Im Falle Russlands ist dies nicht das russische Volk, sondern ein kleiner Machtzirkel im Kreml. Eine Clique, die als Spiegelbild – also gespiegelte Gegenseite – des Machtzirkels im Weißen Haus verstanden werden muss. Beide Gruppen verfolgen globalistische Machtinteressen. Beide wollen global möglichst viel Einfluss, Kapital und Kontrolle.
Machtzentrum Kreml
Versetzen wir uns kurz in die Lage des Kreml und gehen ein paar Jahre zurück. Bis zur Auflösung der Sowjetunion im Jahr 1991 war der Ein-Parteien-Staat ein enormer Machtapparat. Fast 300 Millionen Menschen, hunderte Völker, tausende Atomwaffen, ein enormes Heer. Da den Kommunisten die Weltrevolution verwehrt geblieben war, versuchten sie zumindest in ihrem Staat ihre Macht zu maximieren. Ethnische Massenumsiedlungen, Gulags und die Entnationalisierung von Minderheiten waren dabei nur einige der gewählten Methoden.
Der Kommunismus, der stets behauptete, im Interesse der Menschen zu handeln, überließ die Entscheidungen dem Zentralkomitee, nicht den Menschen. Ein enormer bürokratischer Apparat lenkte den schwerfälligen Giganten, dieses monströse Völkergefängnis, durch 70 Jahre Geschichte. Schnitt. 1991. Die Sowjetunion zerfällt. Zahlreiche neue Staaten entstehen. Die Infrastruktur Russlands ist völlig veraltet. Oligarchen übernehmen die Rolle der neuen Herrscher, teilen das „Buffett Russland“ unter sich auf. In diese Gemengelage stößt Putin. Ein ehemaliger Mitarbeiter des früheren sowjetischen Geheimdienstes KGB. Er entmachtet Teile der Oligarchie, reduziert den Einfluss des Westens. Zeitgleich installiert er eigene Machtzirkel, lässt andere Oligarchen gewähren.
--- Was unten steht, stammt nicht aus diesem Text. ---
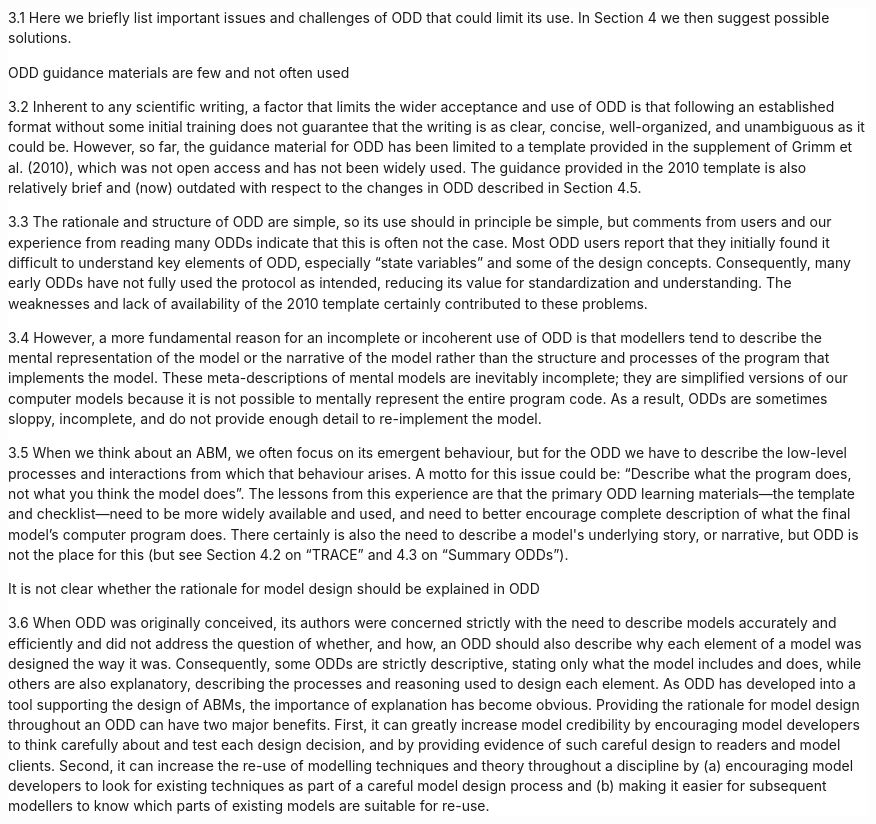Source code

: 3.1
Here we briefly list important issues and challenges of ODD that could limit its use. In Section 4 we then suggest possible solutions.

ODD guidance materials are few and not often used

3.2
Inherent to any scientific writing, a factor that limits the wider acceptance and use of ODD is that following an established format without some initial training does not guarantee that the writing is as clear, concise, well-organized, and unambiguous as it could be. However, so far, the guidance material for ODD has been limited to a template provided in the supplement of Grimm et al. (2010), which was not open access and has not been widely used. The guidance provided in the 2010 template is also relatively brief and (now) outdated with respect to the changes in ODD described in Section 4.5.

3.3
The rationale and structure of ODD are simple, so its use should in principle be simple, but comments from users and our experience from reading many ODDs indicate that this is often not the case. Most ODD users report that they initially found it difficult to understand key elements of ODD, especially “state variables” and some of the design concepts. Consequently, many early ODDs have not fully used the protocol as intended, reducing its value for standardization and understanding. The weaknesses and lack of availability of the 2010 template certainly contributed to these problems.

3.4
However, a more fundamental reason for an incomplete or incoherent use of ODD is that modellers tend to describe the mental representation of the model or the narrative of the model rather than the structure and processes of the program that implements the model. These meta-descriptions of mental models are inevitably incomplete; they are simplified versions of our computer models because it is not possible to mentally represent the entire program code. As a result, ODDs are sometimes sloppy, incomplete, and do not provide enough detail to re-implement the model.

3.5
When we think about an ABM, we often focus on its emergent behaviour, but for the ODD we have to describe the low-level processes and interactions from which that behaviour arises. A motto for this issue could be: “Describe what the program does, not what you think the model does”. The lessons from this experience are that the primary ODD learning materials—the template and checklist—need to be more widely available and used, and need to better encourage complete description of what the final model’s computer program does. There certainly is also the need to describe a model's underlying story, or narrative, but ODD is not the place for this (but see Section 4.2 on “TRACE” and 4.3 on “Summary ODDs”).

It is not clear whether the rationale for model design should be explained in ODD

3.6
When ODD was originally conceived, its authors were concerned strictly with the need to describe models accurately and efficiently and did not address the question of whether, and how, an ODD should also describe why each element of a model was designed the way it was. Consequently, some ODDs are strictly descriptive, stating only what the model includes and does, while others are also explanatory, describing the processes and reasoning used to design each element. As ODD has developed into a tool supporting the design of ABMs, the importance of explanation has become obvious. Providing the rationale for model design throughout an ODD can have two major benefits. First, it can greatly increase model credibility by encouraging model developers to think carefully about and test each design decision, and by providing evidence of such careful design to readers and model clients. Second, it can increase the re-use of modelling techniques and theory throughout a discipline by (a) encouraging model developers to look for existing techniques as part of a careful model design process and (b) making it easier for subsequent modellers to know which parts of existing models are suitable for re-use.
Kremls Einfluss in Europa, Afrika und Asien
In diesem Machtzirkel lebt die Idee eines mächtigen Kremls, der seinen Einfluss wieder ausweitet. Das zeigt sich in der Ukraine, aber auch in Afrika. Dort agiert die russische Söldnerfirma der Gruppe Wagner. Sie wird vom Putin-Mann Jewgeni Prigoschin geleitet. In Afrika bildet sie die Soldaten lokaler pro-russischer Regierungen aus, bekämpft deren Feinde. Auch hier geht es nicht um Staats- oder gar Menschenrechte. Es geht um Rohstoffe und Macht. Abermals profitieren russische Oligarchen von den Geschäften mit afrikanischen Politikern. Es ist dasselbe Spiel, das auch die USA betreiben. Das auch China betreibt.
In Europa und Asien sind es die ehemaligen Sowjetstaaten mit ihren russischen Minderheiten, auf die Putin blickt. Wo er den Einfluss des Kreml nicht finanziell sichern kann, agiert er politisch. Wenn auch diese Methoden versagen, greift man zur Waffe.
Der Feind eines Feindes
Viele Menschen agieren heute nach der Devise: Der Westen ist schlecht. Deshalb muss Putin gut sein. Richtet sich sein Engagement doch ebenso gegen den Westen, wie die Politik und die Medien des Westens gegen Putin gerichtet sind. Doch das ist ein Trugschluss. Der Feind eines Feindes ist noch lange kein Freund. Und nur weil der Westen schlecht ist, ist der Osten noch lange nicht gut. Europa tut gut daran, endlich einen eigenen Weg zu beschreiten. Ohne Kreml, ohne Washington. Denn wer immer fremden Interessen dient, ist nie sein eigener Herr.